## Exercise instructions
Reproduce only the top of the records, down to and including the line containing "left front paw: (49, 172)".

•••••

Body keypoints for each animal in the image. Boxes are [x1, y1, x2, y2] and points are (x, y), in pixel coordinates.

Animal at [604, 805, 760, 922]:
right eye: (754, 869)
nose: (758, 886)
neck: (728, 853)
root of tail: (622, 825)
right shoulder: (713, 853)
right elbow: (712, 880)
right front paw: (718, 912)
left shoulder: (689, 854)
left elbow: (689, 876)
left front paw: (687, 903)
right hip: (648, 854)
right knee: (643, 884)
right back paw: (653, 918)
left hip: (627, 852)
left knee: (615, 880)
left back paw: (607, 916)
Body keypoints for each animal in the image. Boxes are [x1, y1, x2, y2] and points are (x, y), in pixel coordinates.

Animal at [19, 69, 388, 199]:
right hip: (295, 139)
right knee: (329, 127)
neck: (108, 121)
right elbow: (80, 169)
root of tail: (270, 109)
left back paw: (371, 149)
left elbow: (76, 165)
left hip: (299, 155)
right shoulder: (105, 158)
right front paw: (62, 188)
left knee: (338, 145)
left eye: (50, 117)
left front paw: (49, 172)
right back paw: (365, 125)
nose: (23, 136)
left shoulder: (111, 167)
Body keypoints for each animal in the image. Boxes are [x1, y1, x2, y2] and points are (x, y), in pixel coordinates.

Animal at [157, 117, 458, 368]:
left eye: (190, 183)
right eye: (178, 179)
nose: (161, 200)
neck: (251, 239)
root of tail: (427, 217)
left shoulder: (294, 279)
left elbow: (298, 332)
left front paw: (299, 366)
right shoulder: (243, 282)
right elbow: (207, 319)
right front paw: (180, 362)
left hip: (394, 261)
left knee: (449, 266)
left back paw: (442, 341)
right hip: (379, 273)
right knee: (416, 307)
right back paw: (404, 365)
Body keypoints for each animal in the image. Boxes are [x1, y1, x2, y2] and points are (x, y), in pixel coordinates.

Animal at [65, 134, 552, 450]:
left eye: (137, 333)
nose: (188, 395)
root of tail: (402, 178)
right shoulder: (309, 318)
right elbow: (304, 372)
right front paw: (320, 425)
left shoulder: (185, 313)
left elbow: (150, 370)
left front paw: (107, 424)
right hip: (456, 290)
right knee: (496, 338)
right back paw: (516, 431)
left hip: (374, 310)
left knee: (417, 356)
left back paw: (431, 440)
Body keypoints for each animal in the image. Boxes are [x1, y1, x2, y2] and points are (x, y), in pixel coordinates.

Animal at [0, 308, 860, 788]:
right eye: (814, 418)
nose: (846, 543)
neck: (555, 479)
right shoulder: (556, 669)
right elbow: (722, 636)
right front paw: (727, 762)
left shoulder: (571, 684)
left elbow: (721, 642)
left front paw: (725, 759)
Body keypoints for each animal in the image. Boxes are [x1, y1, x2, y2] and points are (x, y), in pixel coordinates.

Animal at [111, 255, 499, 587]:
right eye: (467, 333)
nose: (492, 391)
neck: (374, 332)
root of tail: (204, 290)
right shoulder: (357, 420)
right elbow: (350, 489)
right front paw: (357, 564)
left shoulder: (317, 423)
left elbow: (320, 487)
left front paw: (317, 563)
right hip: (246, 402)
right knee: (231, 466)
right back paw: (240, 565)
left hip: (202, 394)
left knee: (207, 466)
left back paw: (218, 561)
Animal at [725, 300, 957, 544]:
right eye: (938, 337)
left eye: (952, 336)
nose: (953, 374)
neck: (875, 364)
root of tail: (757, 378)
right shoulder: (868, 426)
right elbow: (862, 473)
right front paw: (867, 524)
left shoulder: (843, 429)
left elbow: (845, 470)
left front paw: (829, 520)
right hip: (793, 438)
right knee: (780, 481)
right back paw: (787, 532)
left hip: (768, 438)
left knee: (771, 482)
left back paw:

•••••

## Your response
Body keypoints for each animal in the image. Boxes are [x1, y1, x2, y2] and points are (x, y), in pixel coordinates.

Animal at [604, 805, 760, 922]:
right eye: (754, 869)
nose: (758, 886)
neck: (728, 853)
root of tail: (622, 825)
right shoulder: (713, 853)
right elbow: (712, 880)
right front paw: (718, 912)
left shoulder: (689, 854)
left elbow: (689, 876)
left front paw: (687, 903)
right hip: (648, 854)
right knee: (643, 884)
right back paw: (653, 918)
left hip: (627, 852)
left knee: (615, 880)
left back paw: (607, 916)
Body keypoints for each animal in the image. Boxes are [x1, y1, x2, y2] and points are (x, y), in pixel coordinates.

Animal at [19, 69, 388, 199]:
right hip: (295, 139)
right knee: (329, 127)
neck: (108, 121)
right elbow: (80, 169)
root of tail: (270, 109)
left back paw: (371, 149)
left elbow: (76, 165)
left hip: (299, 155)
right shoulder: (105, 158)
right front paw: (62, 188)
left knee: (338, 145)
left eye: (50, 117)
left front paw: (49, 172)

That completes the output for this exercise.